3. Brick Kiln. An early brick kiln existed at this location. Brick manufacturing was one of the primary businesses at Hinkletown between 1852 and 1910. Brickmakers at Hinkletown/Foote P.O. included:
William J. Watkins 1852 – 1870 South side of Main Street
David Watkins South side of Main Street
Charley Watkins South side of Main Street
William Carter 1870 – 1876 North side of Main Street
C.W. Carter 1870 – 1876 North side of Main Street
Thomas F. Hudson 1879 – 1900 North side of Main Street
Charley Hudson North side of Main Street
Edward Bratton 1870s – 1880s North side of Main Street
Charley Bratton 1870s – 1880s North side of Main Street
Frank Morgan 1870s – 1880s North side of Main Street
Harvey Duer 1870s – 1880s North side of Main Street
Freeman Reed 1870s – 1880s North side of Main Street
Jesse Hudson 1870s – 1880s North side of Main Street
Oscar Baggs 1870s – 1880s North side of Main Street
4. Home of Jeremiah M.Suiter, a Hinkletown blacksmith, built in 1865. Jeremiah was one of the first settlers in the area, traveling to Iowa from Ohio with his parents in 1846. As a young boy he and his brother, Mordecai Y. Suiter, Jr., hunted and fished and played on the English River bluffs, Little Creek, and all the way to Old Man’s Creek. The Suiter family first settled one mile directly west of Hinkletown, building their log cabin on the county line, close to the Muscatine to Fort Des Moines Trail. Jeremiah’s father, Mordecai Y. Suiter, Sr., was killed March 7, 1852 in an unfortunate accident while building a dam across the English River. The father Mordecai is buried on the property in the Suiter family pioneer cemetery, now extinct, the headstones having disappeared after 1975. When the boys grew of age, they drew up a legal instrument, July 8, 1864, with their mother Rachel, promising to take care of her for the rest of her natural life in exchange for horses and their father’s blacksmith tools. In May 1865 he was married to Miss Catherine E. Watkins. In November 1865 Jeremiah purchased this Hinkletown home from brickmaker William J. Watkins and set up his adjacent blacksmith shop with his brother Mordecai. Jeremiah remained at Hinkletown until 1883, when he moved to South Dakota and set up another blacksmith shop in Charles Mix County. Mordecai moved to Oskaloosa, Iowa. When the boys were in their late 60s they got together and published a series of eight articles in the Oskaloosa Globe about their early days of settling at Foote, covering the years 1846 – 1852. The stories give a clear image of the days before the town was established on the site.

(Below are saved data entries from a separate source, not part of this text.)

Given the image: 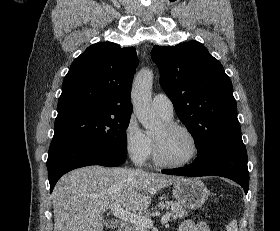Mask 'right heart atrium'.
Segmentation results:
<instances>
[{
	"label": "right heart atrium",
	"instance_id": "obj_1",
	"mask_svg": "<svg viewBox=\"0 0 280 231\" xmlns=\"http://www.w3.org/2000/svg\"><path fill=\"white\" fill-rule=\"evenodd\" d=\"M123 145L126 153L138 163L145 162L153 150L150 138L139 128L134 117H129L125 124Z\"/></svg>",
	"mask_w": 280,
	"mask_h": 231
}]
</instances>
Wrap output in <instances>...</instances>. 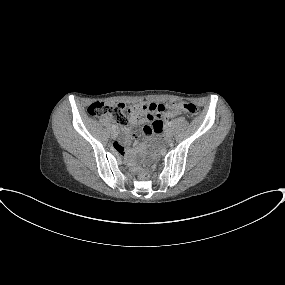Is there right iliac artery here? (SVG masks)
Segmentation results:
<instances>
[{
  "instance_id": "82829eb1",
  "label": "right iliac artery",
  "mask_w": 285,
  "mask_h": 285,
  "mask_svg": "<svg viewBox=\"0 0 285 285\" xmlns=\"http://www.w3.org/2000/svg\"><path fill=\"white\" fill-rule=\"evenodd\" d=\"M112 129H113V130H116V129H117V126H116V125H112Z\"/></svg>"
}]
</instances>
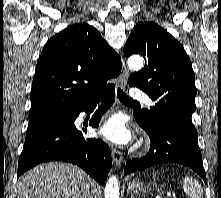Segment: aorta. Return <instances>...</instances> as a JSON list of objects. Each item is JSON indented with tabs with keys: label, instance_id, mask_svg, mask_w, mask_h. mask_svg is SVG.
<instances>
[{
	"label": "aorta",
	"instance_id": "1",
	"mask_svg": "<svg viewBox=\"0 0 221 198\" xmlns=\"http://www.w3.org/2000/svg\"><path fill=\"white\" fill-rule=\"evenodd\" d=\"M127 64L130 69L139 70L143 67V59L140 56H131ZM105 198H119V181L116 176L108 179L105 186Z\"/></svg>",
	"mask_w": 221,
	"mask_h": 198
}]
</instances>
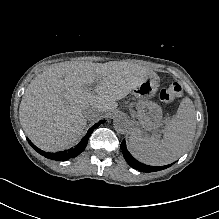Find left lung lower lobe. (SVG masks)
<instances>
[{
    "instance_id": "1",
    "label": "left lung lower lobe",
    "mask_w": 219,
    "mask_h": 219,
    "mask_svg": "<svg viewBox=\"0 0 219 219\" xmlns=\"http://www.w3.org/2000/svg\"><path fill=\"white\" fill-rule=\"evenodd\" d=\"M121 150H122V153L127 161V163L134 169H137L141 172H154V171H160V170H163V169H166L168 167H170L172 164L170 165H165V166H150V165H146V164H143L139 161H137L136 159H134L132 157V155L128 152L127 148H126V143H125V140L122 141L121 143Z\"/></svg>"
}]
</instances>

5. Blacksmith Shop of Jeremiah M. Suiter, beginning in 1860’s. Suiter was an 1846 settler to the area.
6. Home of Montgomery and Mary Blair. The Blairs came to Iowa County by covered wagon in 1852. The home was later owned by Ed Bratton, and had an extensive apple orchard in back of the house.
7. The English River Bluffs were the fishing, hunting grounds and the site of outdoor adventures for many a Hinkletown youth. Brothers Mordecai and Jeremiah Suiter wrote accounts of their boyhood days from 1846 - 1852, printed in the Oskaloosa Globe, 1905.
8. General Store of Dixon & Miller – 1870’s. Edwin Dixon was a respected Civil War Veteran, as was his partner, James A. Miller.
9. Home of Edward J. and Margaret Wilson, 1860s –70s. Ed Wilson was one of several town blacksmiths. Two blind broom makers later lived and worked at this site in 1880s.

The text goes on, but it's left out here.